Would you please transcribe, exactly as written, the lines of the entries below starting at the one that holds "In your chat" and ending at the one that holds "<sup>3</sup> Pay was", both included?
——————
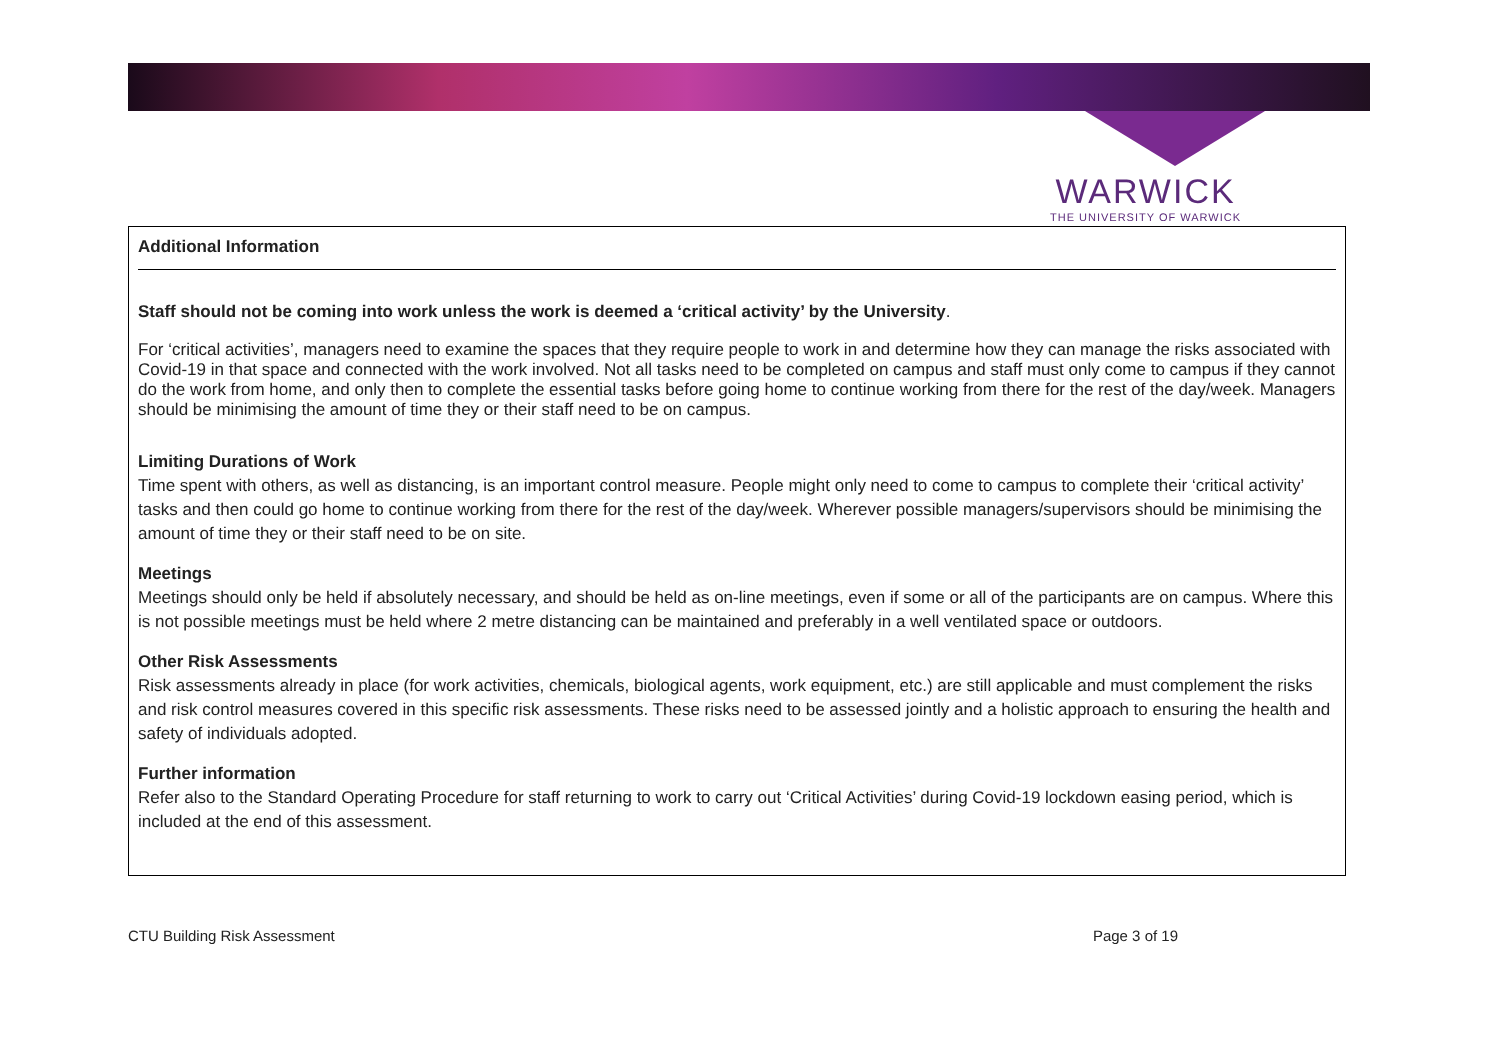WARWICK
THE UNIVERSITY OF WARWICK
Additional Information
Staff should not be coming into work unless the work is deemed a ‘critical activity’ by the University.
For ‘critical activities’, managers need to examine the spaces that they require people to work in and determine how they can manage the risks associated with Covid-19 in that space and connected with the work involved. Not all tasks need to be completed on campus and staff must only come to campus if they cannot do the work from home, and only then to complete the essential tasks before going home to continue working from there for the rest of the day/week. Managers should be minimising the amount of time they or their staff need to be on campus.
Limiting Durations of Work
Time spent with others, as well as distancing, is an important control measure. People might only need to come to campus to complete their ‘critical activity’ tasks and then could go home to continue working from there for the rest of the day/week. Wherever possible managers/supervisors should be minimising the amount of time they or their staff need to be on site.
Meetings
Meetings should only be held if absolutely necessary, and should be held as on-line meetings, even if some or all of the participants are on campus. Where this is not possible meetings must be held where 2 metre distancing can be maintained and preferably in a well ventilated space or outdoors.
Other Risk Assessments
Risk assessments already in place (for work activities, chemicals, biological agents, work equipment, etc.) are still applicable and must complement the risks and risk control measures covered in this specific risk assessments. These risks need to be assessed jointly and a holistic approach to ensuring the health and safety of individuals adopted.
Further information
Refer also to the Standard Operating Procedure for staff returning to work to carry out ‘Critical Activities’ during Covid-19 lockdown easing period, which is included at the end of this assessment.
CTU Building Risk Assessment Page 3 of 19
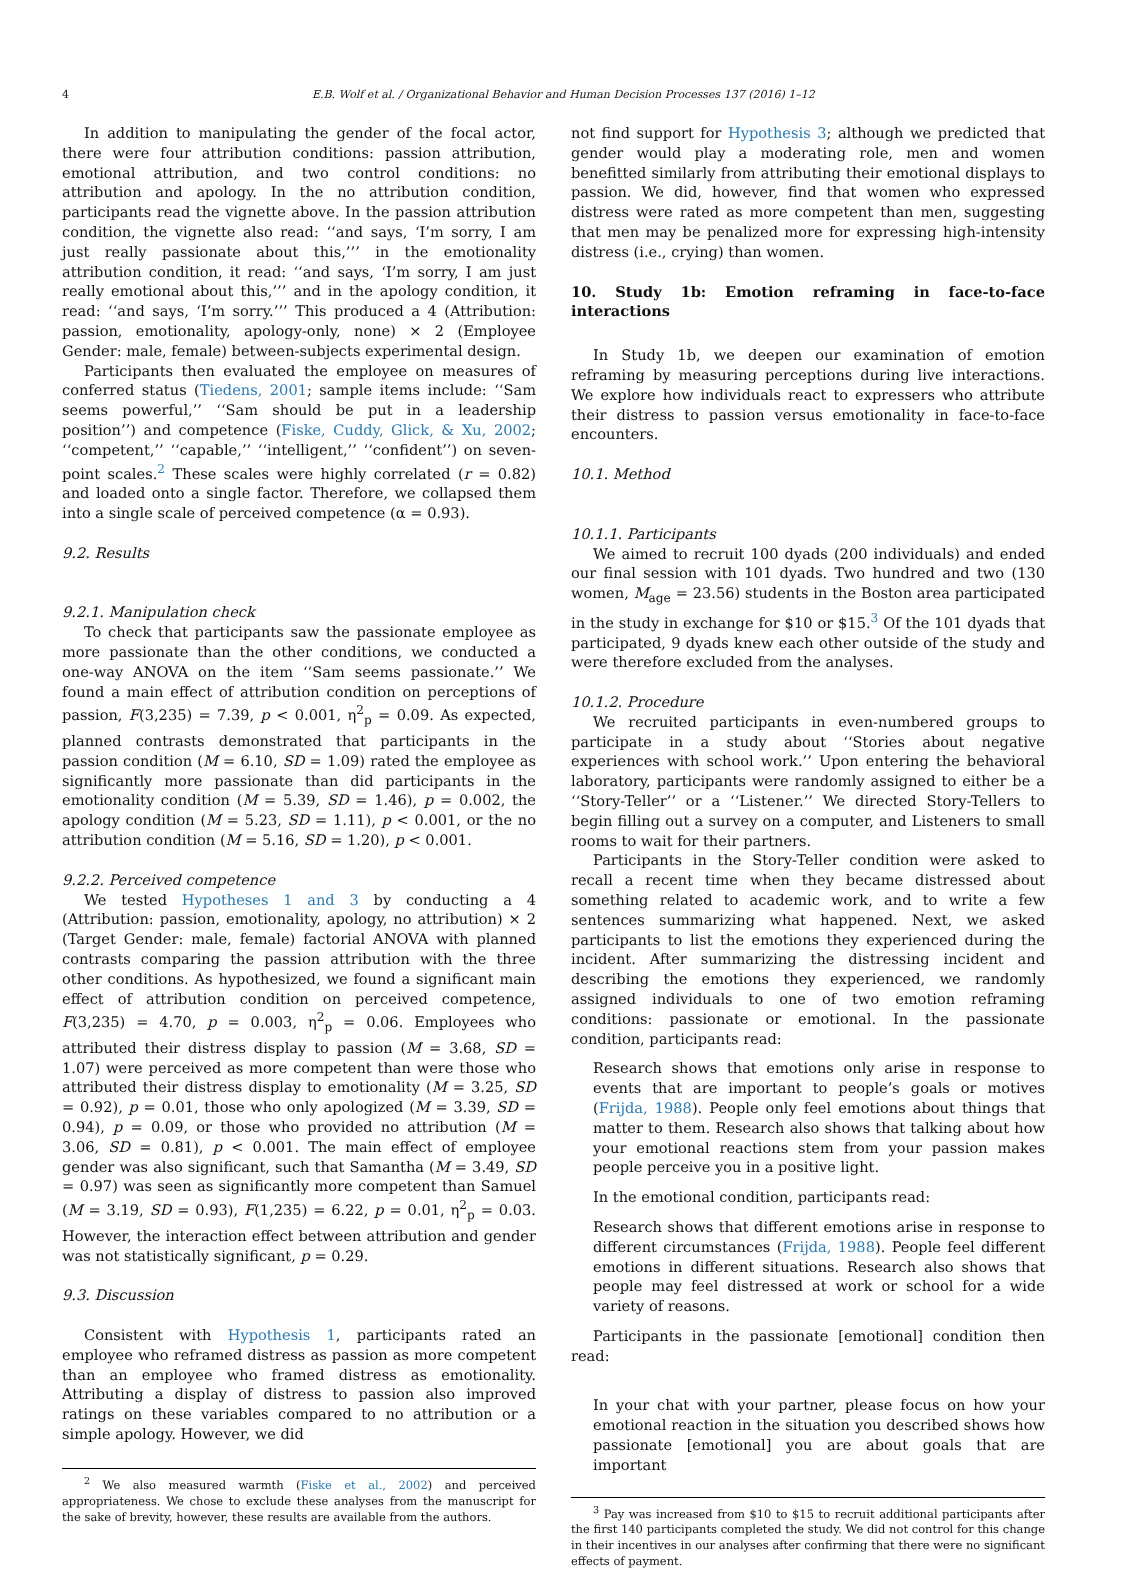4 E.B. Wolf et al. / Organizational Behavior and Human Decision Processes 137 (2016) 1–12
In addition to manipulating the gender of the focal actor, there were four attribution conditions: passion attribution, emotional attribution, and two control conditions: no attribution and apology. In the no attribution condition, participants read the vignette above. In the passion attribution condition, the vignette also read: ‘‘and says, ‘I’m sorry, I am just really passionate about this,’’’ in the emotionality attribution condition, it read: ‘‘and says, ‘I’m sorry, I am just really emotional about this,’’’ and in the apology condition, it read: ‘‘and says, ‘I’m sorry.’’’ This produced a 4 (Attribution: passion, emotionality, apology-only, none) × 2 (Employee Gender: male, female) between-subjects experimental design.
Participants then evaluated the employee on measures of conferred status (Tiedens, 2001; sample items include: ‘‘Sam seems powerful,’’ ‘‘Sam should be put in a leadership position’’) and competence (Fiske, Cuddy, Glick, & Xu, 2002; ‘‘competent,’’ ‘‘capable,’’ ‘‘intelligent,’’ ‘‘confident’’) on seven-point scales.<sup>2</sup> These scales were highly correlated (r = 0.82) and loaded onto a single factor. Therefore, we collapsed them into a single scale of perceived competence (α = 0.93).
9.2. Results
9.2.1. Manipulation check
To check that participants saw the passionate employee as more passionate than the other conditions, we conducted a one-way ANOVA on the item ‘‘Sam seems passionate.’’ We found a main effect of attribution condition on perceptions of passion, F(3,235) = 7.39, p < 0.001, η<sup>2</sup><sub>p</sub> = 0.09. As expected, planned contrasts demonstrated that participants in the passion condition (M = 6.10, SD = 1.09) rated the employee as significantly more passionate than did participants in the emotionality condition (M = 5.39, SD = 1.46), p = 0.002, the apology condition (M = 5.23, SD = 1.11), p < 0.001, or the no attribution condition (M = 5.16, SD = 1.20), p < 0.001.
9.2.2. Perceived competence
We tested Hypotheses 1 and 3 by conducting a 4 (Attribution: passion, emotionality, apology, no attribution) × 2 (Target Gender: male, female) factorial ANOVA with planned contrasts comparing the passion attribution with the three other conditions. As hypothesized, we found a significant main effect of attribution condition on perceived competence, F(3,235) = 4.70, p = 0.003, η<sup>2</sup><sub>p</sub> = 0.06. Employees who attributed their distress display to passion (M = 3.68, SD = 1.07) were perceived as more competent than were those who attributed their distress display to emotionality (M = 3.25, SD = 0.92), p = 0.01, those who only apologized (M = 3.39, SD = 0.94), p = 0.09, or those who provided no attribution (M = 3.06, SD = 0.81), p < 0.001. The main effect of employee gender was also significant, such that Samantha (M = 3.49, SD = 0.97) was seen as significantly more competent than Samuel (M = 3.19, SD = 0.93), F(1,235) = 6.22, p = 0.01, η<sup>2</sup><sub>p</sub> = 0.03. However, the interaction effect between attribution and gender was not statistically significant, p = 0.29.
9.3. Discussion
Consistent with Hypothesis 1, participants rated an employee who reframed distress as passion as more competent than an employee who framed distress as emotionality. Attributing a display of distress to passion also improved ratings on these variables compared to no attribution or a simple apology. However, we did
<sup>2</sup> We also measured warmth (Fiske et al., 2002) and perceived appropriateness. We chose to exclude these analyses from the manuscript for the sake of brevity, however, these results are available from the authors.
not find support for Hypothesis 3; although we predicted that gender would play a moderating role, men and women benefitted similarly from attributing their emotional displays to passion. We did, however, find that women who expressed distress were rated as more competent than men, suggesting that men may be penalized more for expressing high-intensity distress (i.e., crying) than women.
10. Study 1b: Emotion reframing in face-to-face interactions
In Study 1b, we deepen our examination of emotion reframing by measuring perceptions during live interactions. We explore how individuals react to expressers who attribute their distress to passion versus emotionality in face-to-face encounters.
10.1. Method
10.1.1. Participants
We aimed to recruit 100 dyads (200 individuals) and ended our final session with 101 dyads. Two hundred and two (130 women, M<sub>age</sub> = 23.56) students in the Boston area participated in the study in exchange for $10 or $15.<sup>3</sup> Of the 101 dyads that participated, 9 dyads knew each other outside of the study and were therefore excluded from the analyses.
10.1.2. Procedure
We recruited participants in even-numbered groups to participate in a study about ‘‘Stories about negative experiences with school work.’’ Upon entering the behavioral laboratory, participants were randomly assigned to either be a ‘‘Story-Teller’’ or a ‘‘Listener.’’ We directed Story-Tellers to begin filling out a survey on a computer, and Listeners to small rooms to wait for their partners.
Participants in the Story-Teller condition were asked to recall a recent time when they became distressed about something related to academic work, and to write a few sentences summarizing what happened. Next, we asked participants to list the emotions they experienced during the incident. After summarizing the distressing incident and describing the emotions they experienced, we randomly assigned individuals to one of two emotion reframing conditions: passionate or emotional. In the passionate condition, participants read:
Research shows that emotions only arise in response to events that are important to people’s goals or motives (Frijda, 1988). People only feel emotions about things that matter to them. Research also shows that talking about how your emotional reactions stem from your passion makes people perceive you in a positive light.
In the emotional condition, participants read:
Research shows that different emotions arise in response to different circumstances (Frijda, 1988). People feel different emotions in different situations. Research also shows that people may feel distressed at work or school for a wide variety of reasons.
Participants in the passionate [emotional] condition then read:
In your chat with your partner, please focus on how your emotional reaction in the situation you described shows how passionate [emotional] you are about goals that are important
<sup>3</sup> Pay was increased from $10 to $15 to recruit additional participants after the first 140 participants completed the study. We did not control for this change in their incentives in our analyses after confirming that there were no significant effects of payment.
——————
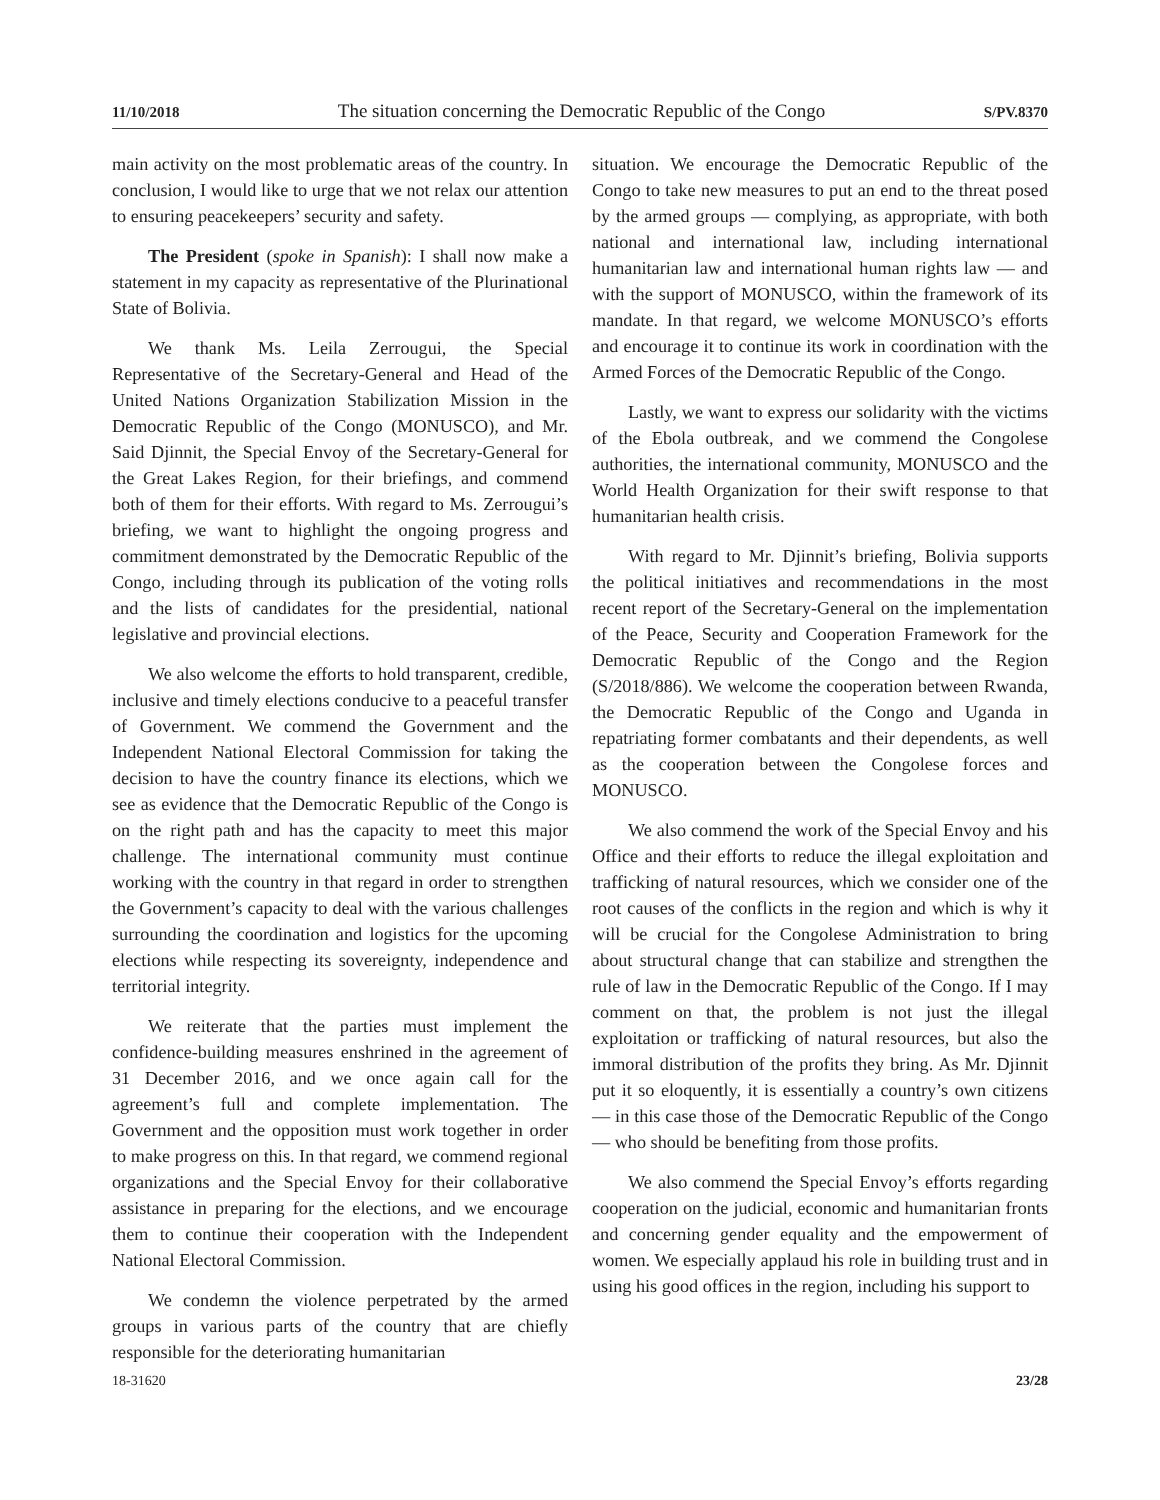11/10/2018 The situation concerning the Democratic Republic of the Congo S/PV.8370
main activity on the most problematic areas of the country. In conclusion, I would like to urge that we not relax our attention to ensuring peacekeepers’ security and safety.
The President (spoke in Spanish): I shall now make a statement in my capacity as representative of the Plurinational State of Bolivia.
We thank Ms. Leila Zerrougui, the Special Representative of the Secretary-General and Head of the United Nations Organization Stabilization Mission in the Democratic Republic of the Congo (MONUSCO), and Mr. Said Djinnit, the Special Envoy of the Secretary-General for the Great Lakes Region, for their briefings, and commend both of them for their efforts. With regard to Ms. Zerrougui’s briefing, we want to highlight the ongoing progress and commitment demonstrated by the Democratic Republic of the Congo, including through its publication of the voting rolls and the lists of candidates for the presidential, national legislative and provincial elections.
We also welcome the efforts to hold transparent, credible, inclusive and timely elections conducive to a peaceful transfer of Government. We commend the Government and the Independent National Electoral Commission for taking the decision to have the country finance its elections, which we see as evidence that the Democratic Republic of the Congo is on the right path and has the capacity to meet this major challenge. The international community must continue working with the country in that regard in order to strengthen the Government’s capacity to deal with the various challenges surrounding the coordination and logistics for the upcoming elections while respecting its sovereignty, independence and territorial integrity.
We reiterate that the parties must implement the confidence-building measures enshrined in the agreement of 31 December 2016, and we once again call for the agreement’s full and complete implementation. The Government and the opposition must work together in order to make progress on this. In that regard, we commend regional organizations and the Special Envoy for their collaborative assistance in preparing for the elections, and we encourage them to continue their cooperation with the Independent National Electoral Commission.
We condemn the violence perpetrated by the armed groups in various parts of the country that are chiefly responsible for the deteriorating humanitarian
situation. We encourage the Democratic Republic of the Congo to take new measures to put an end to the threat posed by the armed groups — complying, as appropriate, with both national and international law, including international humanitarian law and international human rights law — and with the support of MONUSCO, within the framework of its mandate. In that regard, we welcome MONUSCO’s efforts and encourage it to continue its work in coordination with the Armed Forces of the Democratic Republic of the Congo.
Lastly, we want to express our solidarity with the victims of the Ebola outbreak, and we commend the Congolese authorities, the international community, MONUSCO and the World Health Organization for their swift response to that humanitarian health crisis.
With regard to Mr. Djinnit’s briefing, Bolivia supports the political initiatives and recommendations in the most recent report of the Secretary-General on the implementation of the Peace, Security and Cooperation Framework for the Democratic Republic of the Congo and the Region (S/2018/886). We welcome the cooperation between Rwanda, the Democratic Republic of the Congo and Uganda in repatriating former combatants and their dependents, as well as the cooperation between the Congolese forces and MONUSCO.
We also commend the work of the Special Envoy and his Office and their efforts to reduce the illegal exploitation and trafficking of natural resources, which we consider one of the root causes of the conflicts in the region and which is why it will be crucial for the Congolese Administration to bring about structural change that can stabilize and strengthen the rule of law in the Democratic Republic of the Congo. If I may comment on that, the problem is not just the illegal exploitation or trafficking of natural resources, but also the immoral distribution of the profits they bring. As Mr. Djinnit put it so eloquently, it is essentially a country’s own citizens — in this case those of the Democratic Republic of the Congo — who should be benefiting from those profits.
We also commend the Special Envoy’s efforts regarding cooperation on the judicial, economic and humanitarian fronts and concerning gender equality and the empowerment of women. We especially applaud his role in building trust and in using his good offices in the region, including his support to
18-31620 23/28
——————
* SOLUTION BELOW *
In your chat with your partner, please focus on how your emotional reaction in the situation you described shows how passionate [emotional] you are about goals that are important
<sup>3</sup> Pay was increased from $10 to $15 to recruit additional participants after the first 140 participants completed the study. We did not control for this change in their incentives in our analyses after confirming that there were no significant effects of payment.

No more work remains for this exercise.